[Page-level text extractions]
Start of Block
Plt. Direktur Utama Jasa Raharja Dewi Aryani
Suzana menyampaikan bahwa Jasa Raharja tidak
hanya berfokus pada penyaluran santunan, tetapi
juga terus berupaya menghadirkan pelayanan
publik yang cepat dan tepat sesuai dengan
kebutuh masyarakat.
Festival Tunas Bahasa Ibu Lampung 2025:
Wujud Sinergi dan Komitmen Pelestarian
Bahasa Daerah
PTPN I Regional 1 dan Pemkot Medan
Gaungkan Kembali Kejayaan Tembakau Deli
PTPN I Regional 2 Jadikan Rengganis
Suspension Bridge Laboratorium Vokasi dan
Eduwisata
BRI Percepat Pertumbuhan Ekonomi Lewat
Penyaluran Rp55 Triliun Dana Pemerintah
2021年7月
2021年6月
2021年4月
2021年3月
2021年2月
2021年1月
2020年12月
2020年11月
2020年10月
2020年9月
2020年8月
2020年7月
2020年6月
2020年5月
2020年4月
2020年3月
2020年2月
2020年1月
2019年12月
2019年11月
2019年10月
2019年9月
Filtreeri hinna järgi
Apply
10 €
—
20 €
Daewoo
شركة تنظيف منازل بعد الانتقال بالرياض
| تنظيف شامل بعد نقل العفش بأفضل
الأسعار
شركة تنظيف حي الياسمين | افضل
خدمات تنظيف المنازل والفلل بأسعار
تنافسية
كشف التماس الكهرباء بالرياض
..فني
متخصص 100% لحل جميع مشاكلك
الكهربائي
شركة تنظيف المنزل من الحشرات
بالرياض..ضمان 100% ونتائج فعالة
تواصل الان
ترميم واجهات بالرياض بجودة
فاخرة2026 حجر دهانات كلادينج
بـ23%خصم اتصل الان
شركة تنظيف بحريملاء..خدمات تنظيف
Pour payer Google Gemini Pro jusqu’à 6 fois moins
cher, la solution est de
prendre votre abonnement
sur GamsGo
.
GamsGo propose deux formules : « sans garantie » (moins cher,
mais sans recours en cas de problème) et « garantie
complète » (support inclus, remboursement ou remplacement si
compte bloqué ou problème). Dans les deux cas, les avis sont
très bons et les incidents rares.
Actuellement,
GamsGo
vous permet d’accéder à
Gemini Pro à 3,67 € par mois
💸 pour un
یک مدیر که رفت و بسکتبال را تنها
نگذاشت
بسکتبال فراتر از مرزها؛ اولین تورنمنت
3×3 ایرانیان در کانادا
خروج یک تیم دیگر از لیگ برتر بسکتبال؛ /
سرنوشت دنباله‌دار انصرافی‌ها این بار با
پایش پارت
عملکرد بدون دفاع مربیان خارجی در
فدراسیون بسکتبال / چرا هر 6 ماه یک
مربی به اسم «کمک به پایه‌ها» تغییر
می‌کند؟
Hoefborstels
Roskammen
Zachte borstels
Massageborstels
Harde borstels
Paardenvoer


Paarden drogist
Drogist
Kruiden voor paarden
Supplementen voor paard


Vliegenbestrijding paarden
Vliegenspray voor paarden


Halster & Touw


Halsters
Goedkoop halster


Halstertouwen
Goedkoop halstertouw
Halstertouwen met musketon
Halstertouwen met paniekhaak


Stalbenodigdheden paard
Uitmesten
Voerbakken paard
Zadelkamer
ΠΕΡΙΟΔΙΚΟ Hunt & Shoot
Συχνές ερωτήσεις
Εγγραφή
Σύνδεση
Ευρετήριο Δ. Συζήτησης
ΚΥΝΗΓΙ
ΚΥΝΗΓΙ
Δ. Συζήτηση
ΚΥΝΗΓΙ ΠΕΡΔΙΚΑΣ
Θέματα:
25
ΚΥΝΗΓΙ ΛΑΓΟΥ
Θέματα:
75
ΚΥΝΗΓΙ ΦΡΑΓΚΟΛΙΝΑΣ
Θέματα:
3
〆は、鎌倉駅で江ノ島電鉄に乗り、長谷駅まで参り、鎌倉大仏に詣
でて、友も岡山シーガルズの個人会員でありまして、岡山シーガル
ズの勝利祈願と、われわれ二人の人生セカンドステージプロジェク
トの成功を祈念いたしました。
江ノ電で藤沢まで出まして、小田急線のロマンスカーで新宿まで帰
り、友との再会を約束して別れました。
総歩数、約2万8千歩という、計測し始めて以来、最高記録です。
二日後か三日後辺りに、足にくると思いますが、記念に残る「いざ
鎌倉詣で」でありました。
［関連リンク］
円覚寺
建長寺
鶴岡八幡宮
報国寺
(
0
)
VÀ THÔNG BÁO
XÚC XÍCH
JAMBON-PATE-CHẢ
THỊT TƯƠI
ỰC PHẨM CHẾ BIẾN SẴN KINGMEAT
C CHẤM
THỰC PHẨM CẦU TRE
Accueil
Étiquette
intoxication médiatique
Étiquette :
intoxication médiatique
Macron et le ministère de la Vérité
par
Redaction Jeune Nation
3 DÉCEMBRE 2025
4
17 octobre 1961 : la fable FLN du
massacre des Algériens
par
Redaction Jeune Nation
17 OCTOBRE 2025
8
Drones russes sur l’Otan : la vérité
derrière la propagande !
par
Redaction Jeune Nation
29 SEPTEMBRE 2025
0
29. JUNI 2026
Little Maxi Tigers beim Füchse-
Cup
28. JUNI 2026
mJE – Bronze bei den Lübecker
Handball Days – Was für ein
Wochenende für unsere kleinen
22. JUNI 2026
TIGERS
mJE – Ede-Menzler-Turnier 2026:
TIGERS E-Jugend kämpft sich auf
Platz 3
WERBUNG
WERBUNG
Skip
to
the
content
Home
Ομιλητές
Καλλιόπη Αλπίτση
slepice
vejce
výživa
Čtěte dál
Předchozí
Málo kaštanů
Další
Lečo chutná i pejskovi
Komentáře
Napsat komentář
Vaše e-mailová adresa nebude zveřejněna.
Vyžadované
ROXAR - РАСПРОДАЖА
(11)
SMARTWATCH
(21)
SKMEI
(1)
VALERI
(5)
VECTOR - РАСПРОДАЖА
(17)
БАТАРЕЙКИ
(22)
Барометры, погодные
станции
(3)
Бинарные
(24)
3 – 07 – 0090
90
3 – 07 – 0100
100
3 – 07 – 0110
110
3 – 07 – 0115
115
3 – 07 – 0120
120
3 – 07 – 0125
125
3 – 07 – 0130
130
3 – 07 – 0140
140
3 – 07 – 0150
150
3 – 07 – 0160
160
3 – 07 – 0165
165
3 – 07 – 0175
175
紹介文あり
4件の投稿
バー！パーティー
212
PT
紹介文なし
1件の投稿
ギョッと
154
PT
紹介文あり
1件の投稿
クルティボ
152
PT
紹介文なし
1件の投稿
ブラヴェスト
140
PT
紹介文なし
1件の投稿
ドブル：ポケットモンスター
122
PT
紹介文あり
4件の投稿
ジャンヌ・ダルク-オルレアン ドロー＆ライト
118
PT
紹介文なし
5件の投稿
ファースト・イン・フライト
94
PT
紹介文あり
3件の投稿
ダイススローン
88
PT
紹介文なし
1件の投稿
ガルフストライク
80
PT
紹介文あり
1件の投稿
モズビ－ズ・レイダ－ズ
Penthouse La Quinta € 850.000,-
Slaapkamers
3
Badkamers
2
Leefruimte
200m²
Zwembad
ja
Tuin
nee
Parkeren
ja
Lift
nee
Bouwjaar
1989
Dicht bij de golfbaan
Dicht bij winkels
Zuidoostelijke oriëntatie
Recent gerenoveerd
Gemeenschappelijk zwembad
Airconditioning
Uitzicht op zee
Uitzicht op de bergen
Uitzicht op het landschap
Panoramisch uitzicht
End of Block
▶ [Task directions]:
Output must be limited to the lines beginning with the one that contains "Dicht bij de golfbaan" and ending with the last line of the entries, reproduced exactly.

▶ [Response to the task]:
Dicht bij de golfbaan
Dicht bij winkels
Zuidoostelijke oriëntatie
Recent gerenoveerd
Gemeenschappelijk zwembad
Airconditioning
Uitzicht op zee
Uitzicht op de bergen
Uitzicht op het landschap
Panoramisch uitzicht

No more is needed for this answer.